Un vecino muy amable pasea a mi perra cuando yo no estoy. Mi madre anda regular –artrosis y esas cosas que aparecen en el guion de la vida entrados los años- y mi Leo es demasiado vivaz. Quien dice vivaz, dice enérgica, atropellada, despierta. Vamos, un polvorín de tomo y lomo. Resultado: el vecino inglés que no tiene artrosis y los meniscos engrasados como un surfero de veinte viene cada mañana y se lleva a la perra a dar una vuelta por la playa. Doña Leo lo espera como si le hubieran dado el Príncipe de Asturias de los ladridos, mueve el rabo y relame la correa ansiando la caminata. Me cuenta que se sientan en la playa y que se toman un café en el Goa. Ella, como sale sin dinero, se deja invitar.

Y a lo que voy, que me disperso, creo que mi perra está aprendiendo inglés.

Hablar hablar, no. Pero entiende la lengua de Shakespeare. Y me como los muñones cuando la veo con el vecino porque a mí me costó un disparate entender los giros del idioma. Pero mi Leo me ha salido lista. Le dice “run” y corre. Le dice “lets go” y va. Le dice “shut up” y se calla la muy suya. Y hasta bebe agua en inglés. ¿Water, Leo? ¡Y lo sabe! Se lanza al pozal como el mismísimo Phelps. Vamos, que en cuatro días la pongo de guía turística por la Costa Blanca para los británicos.

Lo mejor del asunto es que los vecinos ingleses son amigos de mi madre. A estas alturas del artículo uno pensará que mi madre también lo habla. Pues no. Pertenece a esa generación que hace gestos, sonríe y no necesita academias. Quedan para ir juntas al mercado y se vuelven en el autobús dándose palique. Mujeres del siglo pasado con armas del siglo XXI. Pero ahí no acaba, el otro día me dijo, transcribo: “Me ha dicho la rusa (otra vecina) que le van a operar de los dos tobillos”. Y respondo patidifuso: ¿la rusa? Ni que decir tiene que tampoco habla ruso. No es coña, se entienden. Y no sólo están para jijí jajá, muchas veces están de charla porque las pillo en el jardín y mueven los brazos, se ríen y tuercen el morro para marcar la tensión del diálogo.
■ ■ ■ ■
◆ Tareas y ejercicios ◆
[1] Según el texto sobre la perra Leo, ¿en qué lugar se toman un café el vecino y la perra?
[2] Devuelva, sin alterar una sola palabra, el fragmento del texto sobre la perra Leo que comienza en "Y a lo que voy, que" y termina en "para los británicos.".

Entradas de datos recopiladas
■ ■ ■ ■
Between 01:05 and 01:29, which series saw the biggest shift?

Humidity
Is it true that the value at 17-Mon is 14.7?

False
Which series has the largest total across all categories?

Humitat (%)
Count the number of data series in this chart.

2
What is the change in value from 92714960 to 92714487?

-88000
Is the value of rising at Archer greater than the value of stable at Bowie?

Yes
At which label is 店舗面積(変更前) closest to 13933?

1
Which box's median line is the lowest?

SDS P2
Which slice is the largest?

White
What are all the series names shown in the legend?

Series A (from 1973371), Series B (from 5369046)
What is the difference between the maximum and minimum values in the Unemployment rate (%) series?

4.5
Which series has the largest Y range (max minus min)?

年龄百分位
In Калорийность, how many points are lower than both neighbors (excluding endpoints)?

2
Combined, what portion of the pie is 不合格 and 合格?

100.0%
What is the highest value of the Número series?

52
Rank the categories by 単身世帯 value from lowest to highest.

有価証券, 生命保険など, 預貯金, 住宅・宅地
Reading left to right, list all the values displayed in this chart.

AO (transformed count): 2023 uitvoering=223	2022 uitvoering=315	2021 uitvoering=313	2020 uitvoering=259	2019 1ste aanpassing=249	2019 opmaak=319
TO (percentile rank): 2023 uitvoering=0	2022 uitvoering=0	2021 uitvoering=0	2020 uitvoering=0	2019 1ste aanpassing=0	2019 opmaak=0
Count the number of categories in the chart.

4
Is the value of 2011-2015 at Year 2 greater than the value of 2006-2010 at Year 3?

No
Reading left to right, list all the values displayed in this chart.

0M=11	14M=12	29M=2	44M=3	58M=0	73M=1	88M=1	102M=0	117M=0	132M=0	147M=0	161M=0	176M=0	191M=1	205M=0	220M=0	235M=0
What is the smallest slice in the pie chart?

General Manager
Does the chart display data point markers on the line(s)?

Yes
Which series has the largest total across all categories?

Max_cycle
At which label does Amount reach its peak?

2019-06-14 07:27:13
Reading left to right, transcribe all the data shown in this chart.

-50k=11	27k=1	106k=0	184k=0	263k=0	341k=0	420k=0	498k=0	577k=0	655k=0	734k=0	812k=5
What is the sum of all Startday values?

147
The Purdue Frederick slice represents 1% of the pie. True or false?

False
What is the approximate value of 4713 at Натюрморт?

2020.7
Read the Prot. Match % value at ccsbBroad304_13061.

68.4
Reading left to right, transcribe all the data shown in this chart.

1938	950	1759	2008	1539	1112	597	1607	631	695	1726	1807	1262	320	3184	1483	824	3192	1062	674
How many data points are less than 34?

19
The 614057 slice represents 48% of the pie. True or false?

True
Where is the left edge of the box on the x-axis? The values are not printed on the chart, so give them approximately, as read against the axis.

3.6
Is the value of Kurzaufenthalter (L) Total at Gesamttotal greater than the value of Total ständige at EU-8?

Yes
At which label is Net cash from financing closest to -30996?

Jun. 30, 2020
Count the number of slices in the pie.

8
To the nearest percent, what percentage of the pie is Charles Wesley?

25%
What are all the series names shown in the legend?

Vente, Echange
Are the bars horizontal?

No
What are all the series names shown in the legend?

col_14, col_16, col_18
■ ■ ■ ■
◆ Respuestas por apartado ◆
[1] En el Goa.

[2]
Y a lo que voy, que me disperso, creo que mi perra está aprendiendo inglés.

Hablar hablar, no. Pero entiende la lengua de Shakespeare. Y me como los muñones cuando la veo con el vecino porque a mí me costó un disparate entender los giros del idioma. Pero mi Leo me ha salido lista. Le dice “run” y corre. Le dice “lets go” y va. Le dice “shut up” y se calla la muy suya. Y hasta bebe agua en inglés. ¿Water, Leo? ¡Y lo sabe! Se lanza al pozal como el mismísimo Phelps. Vamos, que en cuatro días la pongo de guía turística por la Costa Blanca para los británicos.